In M&A’s, Crown Resorts (ASX:CWN) rose 2.2 per cent to $12.64 after the embattled casino operator recommended shareholders to accept the cash offer of $13.10 a share from US investor Blackstone. The long-running takeover which is set to be executed via a scheme of arrangement is still conditional on various regulatory approvals plus shareholder’s agreement that is slated in the June quarter.
GPT Group (ASX:GPT) gained 1.2 per cent at $5.06 after investors bought in on the company’s material asset revaluations and increased weighting of its portfolio to in-demand industrial assets in the second half this year versus its full-year earnings miss driven by operating costs and high rental forgiveness.
BHP (ASX:BHP) led iron ore players lower, closing 1.1 per cent lower at $48.33. Rio Tinto (ASX:RIO) fell 0.6 per cent to $121.58 and Fortescue Metals Group (ASX:FMG) closed 0.4 per cent lower at $22.75.

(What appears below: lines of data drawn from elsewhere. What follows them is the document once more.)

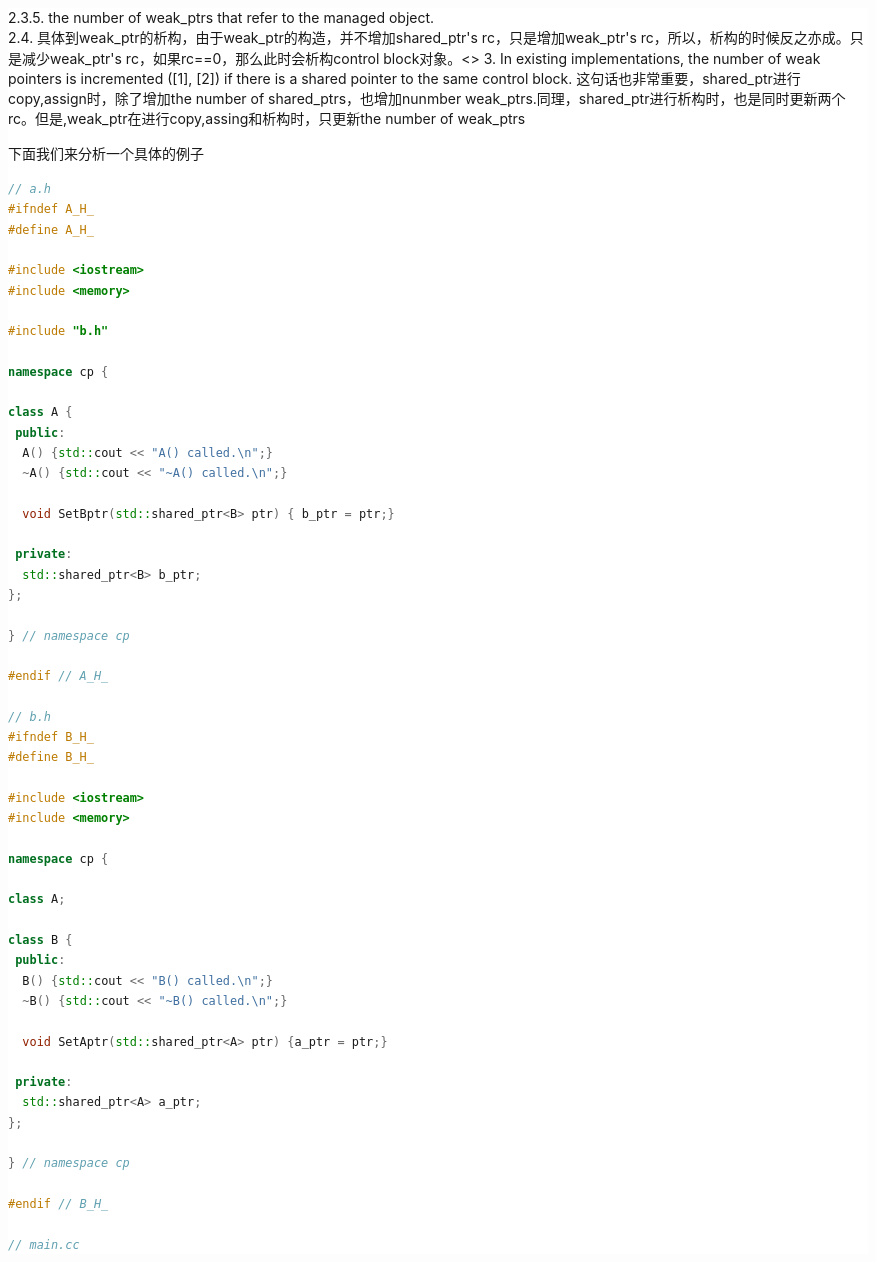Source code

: 2.3.5. the number of weak_ptrs that refer to the managed object.<br>
2.4. 具体到weak_ptr的析构，由于weak_ptr的构造，并不增加shared_ptr's rc，只是增加weak_ptr's rc，所以，析构的时候反之亦成。只是减少weak_ptr's rc，如果rc==0，那么此时会析构control block对象。<>
3. In existing implementations, the number of weak pointers is incremented ([1], [2]) if there is a shared pointer to the same control block. 这句话也非常重要，shared_ptr进行copy,assign时，除了增加the number of shared_ptrs，也增加nunmber weak_ptrs.同理，shared_ptr进行析构时，也是同时更新两个rc。但是,weak_ptr在进行copy,assing和析构时，只更新the number of weak_ptrs


下面我们来分析一个具体的例子

```cpp
// a.h
#ifndef A_H_
#define A_H_

#include <iostream>
#include <memory>

#include "b.h"

namespace cp {

class A {
 public:
  A() {std::cout << "A() called.\n";}
  ~A() {std::cout << "~A() called.\n";}

  void SetBptr(std::shared_ptr<B> ptr) { b_ptr = ptr;}

 private:
  std::shared_ptr<B> b_ptr;
};

} // namespace cp

#endif // A_H_

// b.h
#ifndef B_H_
#define B_H_

#include <iostream>
#include <memory>

namespace cp {

class A;

class B {
 public:
  B() {std::cout << "B() called.\n";}
  ~B() {std::cout << "~B() called.\n";}

  void SetAptr(std::shared_ptr<A> ptr) {a_ptr = ptr;}

 private:
  std::shared_ptr<A> a_ptr;
};

} // namespace cp

#endif // B_H_

// main.cc
```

Taking all of this into the equation, the SPI futures are pointing to a 0.9 per cent fall.
Local economic news
ANZ and Roy Morgan are set to release its weekly consumer sentiment report.
Though what to keep an eye out for are the minutes from the Reserve Bank from their meeting earlier this month.
Market participants will be combing through the board minutes for further colour on the inflation outlook as they look to strengthen the likelihood of the nation’s first rate hike in a decade.
This comes after governor Philip Lowe’s testimony before the House of Representatives economics committee last week and the speech he gave at the National Press Club, along with the central bank releasing its quarterly statement on monetary policy. Given this backdrop, to uncover anything new might be more on the low side.
Appearing before parliament last week, Dr Lowe reaffirmed that a rise in the cash rate from a 0.1 per cent is plausible this year on the rising inflation landscape and the prospect of the jobless rate dropping below four per cent.
The March quarter consumer price index is due on April 27 and the June quarter report is released on July 27 with the data from these reports set to be reviewed by the central bank before a decision is made on rates. The developments from the Reserve Bank spurred economists to forecast an interest rate rise at the August board meeting.
BHP (ASX:BHP) is set to pay a record US$1.50 interim dividend after posting a US$9.44 billion half-year profit underpinned by a surge in the price of key commodities. The miner's after-tax profit soared144 per cent from the first half of the previous financial year from US$3.88 billion amid stronger pricing in iron ore, coal, oil and copper. Keep an eye out for more news.
BHP Group (ASX:BHP)
DEXUS Property Group (ASX:DXS)
GWA Group (ASX:GWA)
Seven West Media (ASX:SWM)
Computershare (ASX:CPU) is paying 24 cents 40 per cent franked
Iron ore has lost 0.5 per cent to US$149.40. Its futures point to a 5.3 per cent fall.
Gold has gained $31.40 or 1.7 per cent to US$1,874 an ounce. Silver is up $0.51 or 2.2 per cent to US$23.88 an ounce.
Oil has gained $1.87 or 2 per cent to US$94.97 a barrel.
One Australian Dollar at 8:25 AM has weakened since yesterday (Fri: 71.37 US cents), buying 71.28 US cents, 52.68 Pence Sterling, 82.38 Yen and 63.06 Euro cents.